Pocobor.

Mothrabot?

I saw an interesting post on the website for The Atlantic a few weeks ago about moth-driven robots. The idea is that nature has evolved elegant and effective solutions to problems that science and engineering are still struggling mightily with; in this case, the ability to track smells. Researchers at the University of Tokyo built a wheeled robot that could be driven by moths walking on a crude trackball (picture what was in your computer mouse in the dark ages before optical mice became common). The (male) moth-bots were placed in an obstacle course with female moth sex pheromones at the opposite end, towards which they made their way surprisingly quickly and effectively (even when the researchers biased the steering to always pull in one direction).

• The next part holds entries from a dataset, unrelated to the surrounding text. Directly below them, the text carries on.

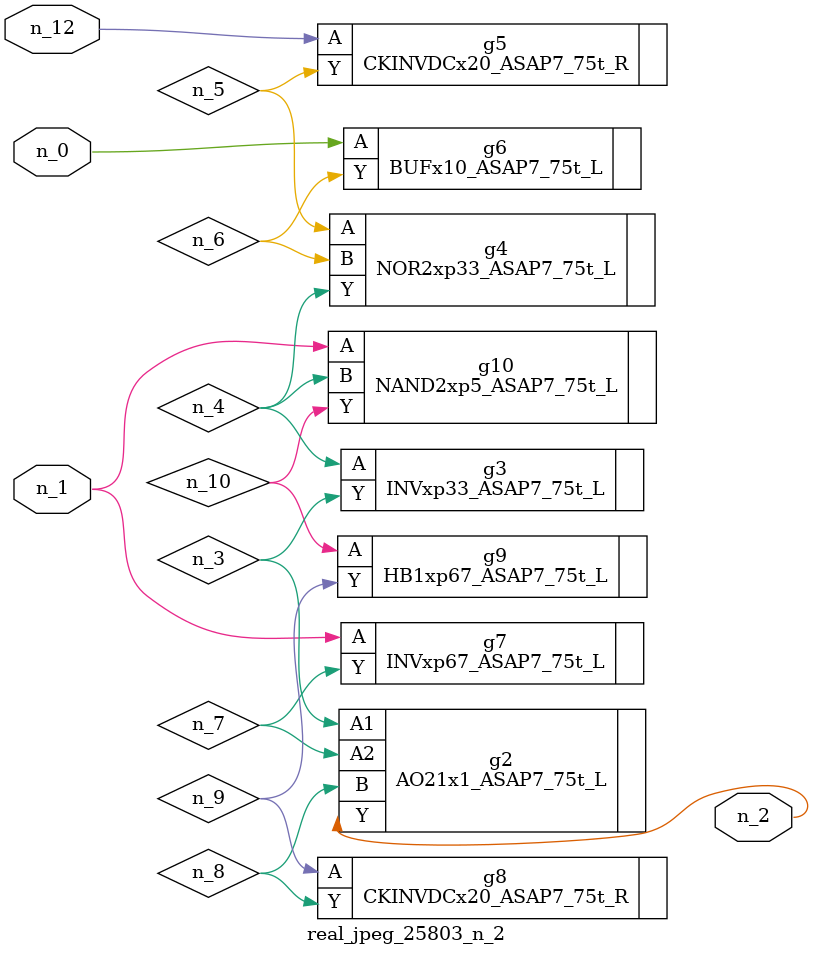
<source format=v>
module real_jpeg_25803_n_2 (n_12, n_1, n_0, n_2);

input n_12;
input n_1;
input n_0;

output n_2;

wire n_5;
wire n_4;
wire n_8;
wire n_6;
wire n_7;
wire n_3;
wire n_10;
wire n_9;

BUFx10_ASAP7_75t_L g6 ( 
.A(n_0),
.Y(n_6)
);

INVxp67_ASAP7_75t_L g7 ( 
.A(n_1),
.Y(n_7)
);

NAND2xp5_ASAP7_75t_L g10 ( 
.A(n_1),
.B(n_4),
.Y(n_10)
);

AO21x1_ASAP7_75t_L g2 ( 
.A1(n_3),
.A2(n_7),
.B(n_8),
.Y(n_2)
);

INVxp33_ASAP7_75t_L g3 ( 
.A(n_4),
.Y(n_3)
);

NOR2xp33_ASAP7_75t_L g4 ( 
.A(n_5),
.B(n_6),
.Y(n_4)
);

CKINVDCx20_ASAP7_75t_R g8 ( 
.A(n_9),
.Y(n_8)
);

HB1xp67_ASAP7_75t_L g9 ( 
.A(n_10),
.Y(n_9)
);

CKINVDCx20_ASAP7_75t_R g5 ( 
.A(n_12),
.Y(n_5)
);


endmodule
</source>
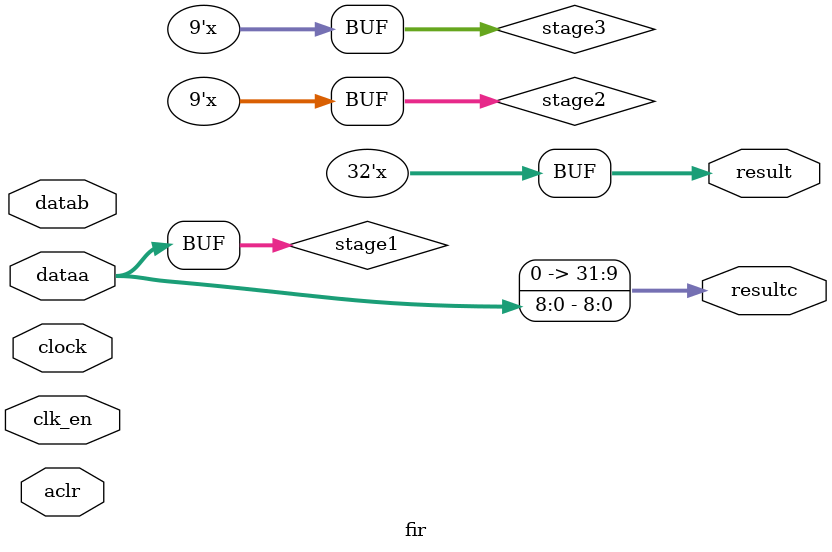
<source format=v>
'timescale 1 ps / 1 ps
// synopsys translate_on
module fir (
	aclr,
	clk_en,
	clock,
	dataa,
	datab,
	result,
	resultc
);

	input	aclr;
	input	clk_en;
	input	clock;
	input	[8:0]	dataa;
	input	[1:0]	datab;
	output	[31:0]	result;
	output	[31:0]	resultc;

	reg [31:0] result; // = dataa[15:0] << datab[15:0];
	reg [31:0] resultc;
	reg [8:0] stage1;
	reg [8:0] stage2;
	reg [8:0] stage3;

	reg [8:0] stage4;
	reg [8:0] stage5;
	reg [8:0] stage6;

	always @ (dataa) begin	
		stage3 <= stage2;		
		stage2 <= stage1;		
		stage1 <= dataa;
		
	 	result <= (dataa) + (stage1) + (stage2) + (stage3) + (stage4) + (stage5) + (stage6);
		resultc <= dataa;	
	end

endmodule

</source>
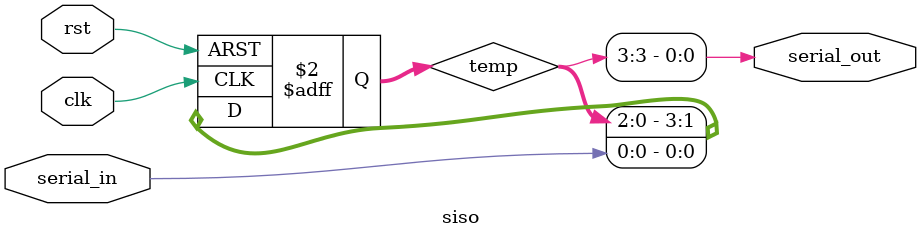
<source format=sv>
module siso #(parameter N = 4)(
  input logic clk, 
  input logic rst, 
  input logic serial_in,
  output logic serial_out
);
  
  logic [N-1:0] temp;
  
  always_ff@(posedge clk, posedge rst) begin
    if (rst) begin
      temp <= '0; // At rst = 1, resets value to 0
    end
    else begin
      //Left-Shift Operation at rst = 0, clk = 1
      temp <= {temp[N-2:0],serial_in};
    end
  end
  
  assign serial_out = temp[N-1];
  
endmodule
</source>
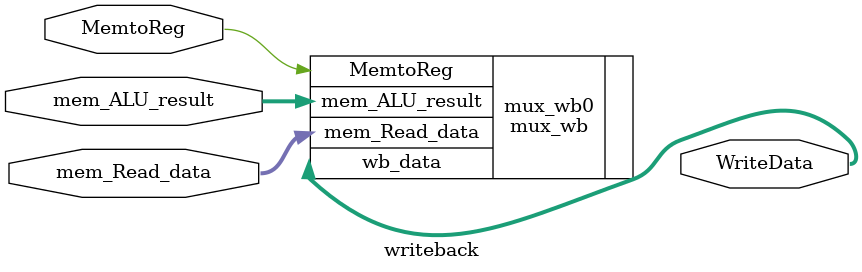
<source format=v>
`timescale 1ns / 1ps

module writeback(
                // Inputs from MEM/WB latch
                input  wire [31:0] mem_Read_data,    // memory read data
                input  wire [31:0] mem_ALU_result,   // ALU result
                input  wire        MemtoReg,         // control signal from MEM/WB
            
                // Output to register file in ID stage
                output wire [31:0] WriteData         // data to be written back
                );
                
                mux_wb mux_wb0 (
                                .mem_Read_data (mem_Read_data),
                                .mem_ALU_result(mem_ALU_result),
                                .MemtoReg      (MemtoReg),
                                .wb_data       (WriteData)
                               );

endmodule

</source>
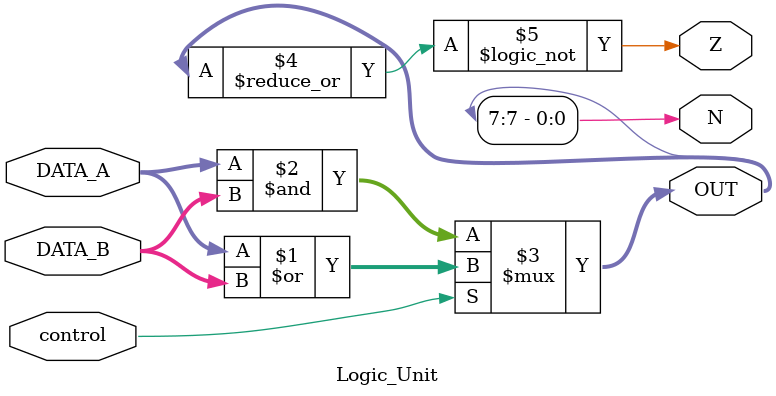
<source format=v>
module Logic_Unit #(parameter W = 8) (
    input [W-1:0] DATA_A,   // Rename A -> DATA_A
    input [W-1:0] DATA_B,   // Rename B -> DATA_B
    input control,
    output [W-1:0] OUT,
    output N,
    output Z
);

// Bitwise operations
assign OUT = control ? (DATA_A | DATA_B) : (DATA_A & DATA_B); // Use DATA_A/DATA_B

// Status flags
assign N = OUT[W-1];
assign Z = ~|OUT;

endmodule
</source>
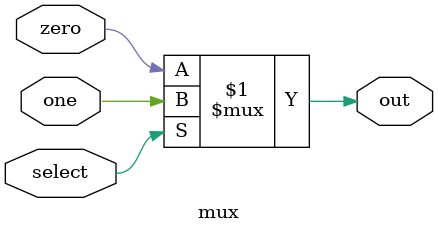
<source format=v>
module mux(select, zero, one, out);
	
	parameter 					DATA_WIDTH = 1;
	
	input 						select;
	input 	[DATA_WIDTH-1:0] 	zero, one;
	output 	[DATA_WIDTH-1:0] 	out;
	
	assign out = select ? one : zero;
	
endmodule

</source>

The moral of the story, other than the fact that moths have a very healthy libido, is that it may be possible to harness features of nature that cannot yet easily be replicated artificially. For instance, tracking environmental spills to their source is one potential immediate application in the tracking realm, and the concept can easily be stretched to any number of other fields. Godzilla would be wise to beware – perhaps next time Mothra will bring some new toys to the fight.

Swarm Behavior

I recently saw this video of a starling flock murmuration (a collective swarming behavior). In addition to being an great example of how cool nature is, I found it fascinating as an example of emergent behavior.

Emergent or complex systems are those in which complex (and hard to predict) patterns arise out of interactions based on simple rules, without a central entity controlling or affecting the system properties. The sophistication and complexity of these systems is often unintuitive based on the simplicity of the governing rules. In nature, examples other than starling flocks include ant colonies or the weather. In the sphere of human interaction, the stock market or the development of cities can be interesting case studies (though both can be affected by central planning in some cases). Complexity, by Melanie Mitchell, offers an engrossing but still layman-oriented look into emergent systems in more depth.

Though I find emergent systems interesting in and of themselves, they are also tied to some potentially groundbreaking mechatronics research. Understanding how to model and eventually even control the collective behavior of decentralized, self-organizing systems could be instrumental in the development of more sophisticated artificial intelligence and other complex systems. The capability and robustness of systems that are not dependent on the existence of or communication with any centralized intelligence authority can far exceed more traditionally designed systems, whether it is a robot with a microcontroller “brain” or an army with a concentrated command team.

Robotic swarm behavior is a very active area of research; groups worth checking out include the Orb Swarm and Swarmanoid projects. It will be fascinating to watch progress in this field going forward – maybe the next remake of The Birds will use robots instead.